There is an Article in "The Atlantic" an American publication.

They argue that General Lee's fiction of kindliness and heroism is based on a person that never existed.

They argue that he was not the stratetician that history would have us believe but in fact his decision to attack the North was a poor one. He was responsible for killing thousands of Americans in the defence of the South's authority to own millions of humans as property because they were black.
Lee's elevation is part of 150 years propaganda campaign to erase slavery as the cause of the war and whitewash the Confederate case as noble.

In fact "white supremacy" was one of Lee's core convictions.

He talks of slavery as a necessary evil, arguing that "the painful discipline they (the African) are under going is necessary for their instruction as a race"

So rather bizarrly Lee argues that slavery is bad for white people but good for blacks. What the blacks wanted was not important to Lee. As a white (supremacist) he was entitled to make the decision.

His cruelty as a slave owner is well recorded inflicting both physical and mental cruelty on his property. He was notorious for rupturing his black families - something most slave understood was beyond the pale.
He undertook punishment beatings himself upon his property.

GracesGranMK2 Wed 16-Aug-17 18:25:45

I'm pleased to see that most people answered the OP in good faith and many (not all wink) accepted that was the way I had put it forward.

I find the fact that the KKK and the Nazi party - or any other hate preaching group - are allowed to exist in the USA makes me even more sure we are more like Europe than America.

I have learned more from you posts about the way history is being, perhaps, put in it's proper place rather than expunged.
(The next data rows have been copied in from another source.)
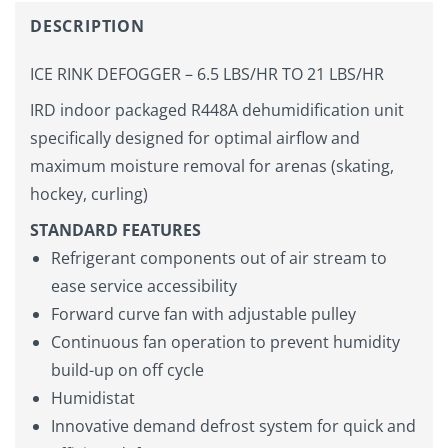
DESCRIPTION
ICE RINK DEFOGGER – 6.5 LBS/HR TO 21 LBS/HR
IRD indoor packaged R448A dehumidification unit
specifically designed for optimal airflow and
maximum moisture removal for arenas (skating,
hockey, curling)
STANDARD FEATURES
Refrigerant components out of air stream to
ease service accessibility
Forward curve fan with adjustable pulley
Continuous fan operation to prevent humidity
build-up on off cycle
Humidistat
Innovative demand defrost system for quick and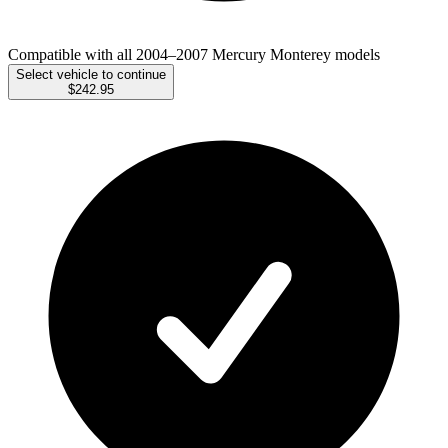
Compatible with all 2004–2007 Mercury Monterey models
Select vehicle to continue
$242.95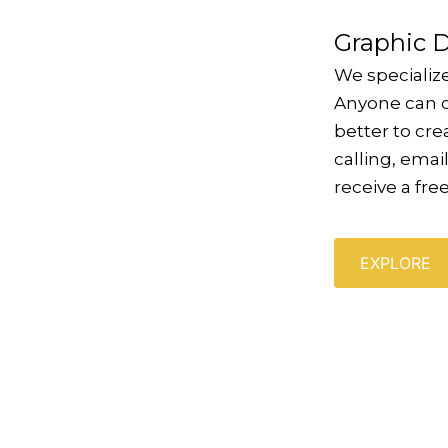
Graphic 
We specializ
Anyone can c
better to cr
calling, email
receive a fre
EXPLORE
I have still not really found an answer how we address and what we say about those who wish to attack the people who come in the name of hatred of some inborn part of another person.

GracesGranMK2 Wed 16-Aug-17 18:26:58

There had to be one - your not you!

maryeliza54 Wed 16-Aug-17 18:35:38

ww that chimes with what I read - so what the neo-nazis are defending is a re-written history of Lee promulgated in the 1920s. Whole new slant isn't it? Good on the Bushes by the way - again no moral ambiguity or equivalence

Notme Wed 16-Aug-17 18:47:49

these are the people you are talking about

Never excuse them.

Cherrytree59 Wed 16-Aug-17 18:49:20

They 'the white extremist' in terms of history have only be on 'American'
soil for a blink of an eye.
On the one hand you have Americans (I Count my newly found cousin in this)
Who spend time looking into their family tree in the hope that they have relatives in the UK and Ireland.

And then you have people spouting that they have some God given right to America or at least the Deep south.
It was their forefathers that took the slaves from their homeland.